Rane Engine Valves’ business was impacted in the past several times due to two major things. The topline was hit due to the loss of orders as Chinese competition edged out the company on pricing. The operational efficiency of its factories, particularly the older ones in Hyderabad, was poor. As a result, the company lost its business for 4-5 years.

But a turnaround plan comprising a rejig in international business and operational efficiency improvements started paying dividends for the company. “We were also lucky that many of the customers, who went to China 10-15 years ago, started coming back to us as they found us competitive again,” says Ganesh

Bulking order book

In the domestic market, the company has trimmed its focus on high-margin customers. As a result of all these measures, “overall, good progress is being made. Operations have improved, plants are performing better and the top-line is growing. In the last about two quarters, we have become profitable. I think this year will be profitable as we have good orders and we don’t see any difficulty for the next 3-5 years,” says Ganesh.
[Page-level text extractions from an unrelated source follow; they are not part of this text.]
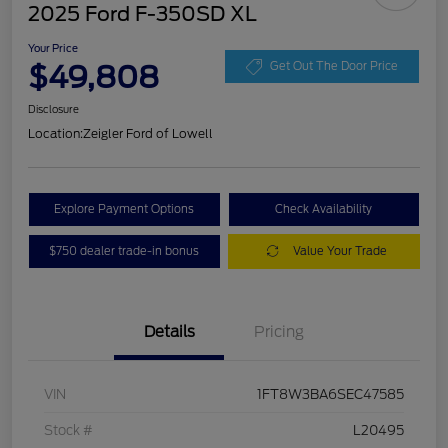
2025 Ford F-350SD XL
Your Price
$49,808
Get Out The Door Price
Disclosure
Location:
Zeigler Ford of Lowell
Explore Payment Options
Check Availability
$750 dealer trade-in bonus
Value Your Trade
Details
Pricing
VIN
1FT8W3BA6SEC47585
Stock #
L20495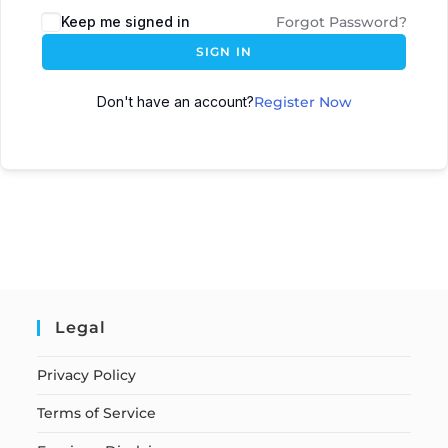
Keep me signed in
Forgot Password?
SIGN IN
Don't have an account?
Register Now
Legal
Privacy Policy
Terms of Service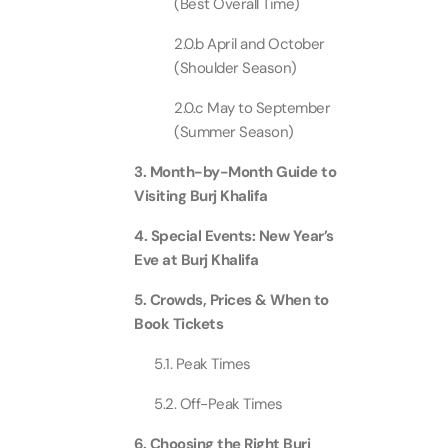
(Best Overall Time)
Real M
Sunset 
Aquarium
2.0.b April and October
Attracti
Attracti
(Shoulder Season)
Dubai parks and resorts
tickets
2.0.c May to September
Maya, 
Real Ma
(Summer Season)
Attracti
Train +
Burj Al Arab Tour
Attracti
3. Month-by-Month Guide to
Full-Da
Visiting Burj Khalifa
Attracti
LEGOLA
4. Special Events: New Year’s
Attracti
Eve at Burj Khalifa
Burj Co
Attracti
5. Crowds, Prices & When to
Inside 
Book Tickets
Attracti
Supery
5.1. Peak Times
Attracti
Inside 
5.2. Off-Peak Times
UMA L
Dubai 
Attracti
6. Choosing the Right Burj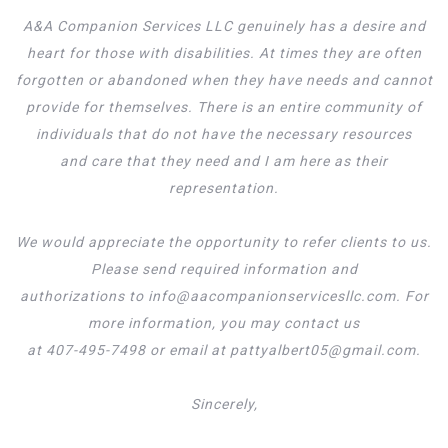
A&A Companion Services LLC genuinely has a desire and
heart for those with disabilities. At times they are often
forgotten or abandoned when they have needs and cannot
provide for themselves. There is an entire community of
individuals that do not have the necessary resources
and care that they need and I am here as their
representation.
We would appreciate the opportunity to refer clients to us.
Please send required information and
authorizations to info@aacompanionservicesllc.com. For
more information, you may contact us
at 407-495-7498 or email at pattyalbert05@gmail.com.
Sincerely,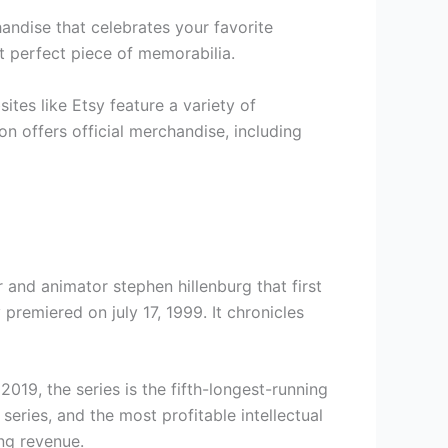
andise that celebrates your favorite
t perfect piece of memorabilia.
tes like Etsy feature a variety of
n offers official merchandise, including
and animator stephen hillenburg that first
premiered on july 17, 1999. It chronicles
019, the series is the fifth-longest-running
series, and the most profitable intellectual
ng revenue.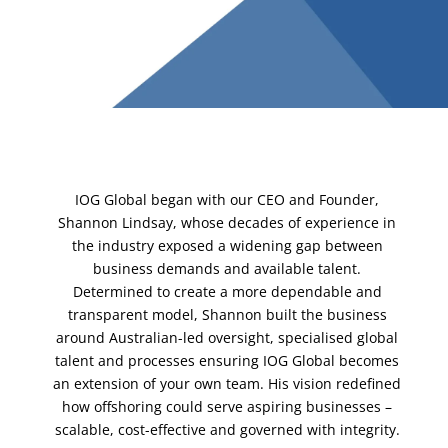
IOG Global began with our CEO and Founder,
Shannon Lindsay, whose decades of experience in
the industry exposed a widening gap between
business demands and available talent.
Determined to create a more dependable and
transparent model, Shannon built the business
around Australian-led oversight, specialised global
talent and processes ensuring IOG Global becomes
an extension of your own team. His vision redefined
how offshoring could serve aspiring businesses –
scalable, cost-effective and governed with integrity.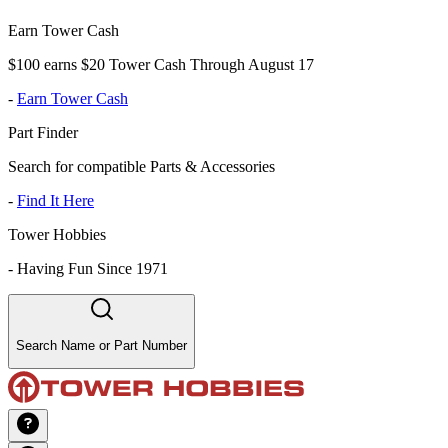
Earn Tower Cash
$100 earns $20 Tower Cash Through August 17
-
Earn Tower Cash
Part Finder
Search for compatible Parts & Accessories
-
Find It Here
Tower Hobbies
-
Having Fun Since 1971
Search Name or Part Number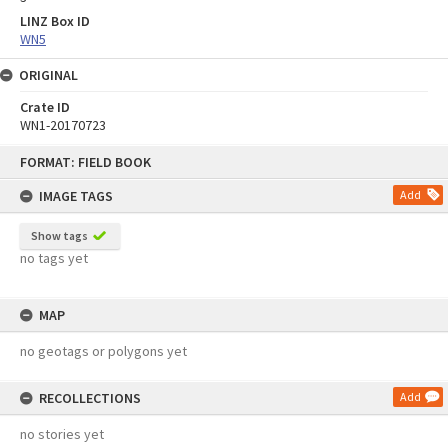
LINZ Box ID
WN5
ORIGINAL
Crate ID
WN1-20170723
Skip
FORMAT: FIELD BOOK
to
content
IMAGE TAGS
Add
Show tags
no tags yet
MAP
no geotags or polygons yet
RECOLLECTIONS
Add
no stories yet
For Rane NSK Steering Systems, the worst appears to be behind now. This company has been carrying some financial burden in the past four years due to the persistent warranty issue. The warranty provision it had made is reported to be adequate as the claims have started coming down and the period it accepted for free replacement will get over by the end of this year.

Also, the easing of chip constraints has revived its order book and the company expects its sales and operations to improve in the coming quarters. Overall, everything appears to be back on track for this auto parts maker, which is gearing up to get on the growth curve.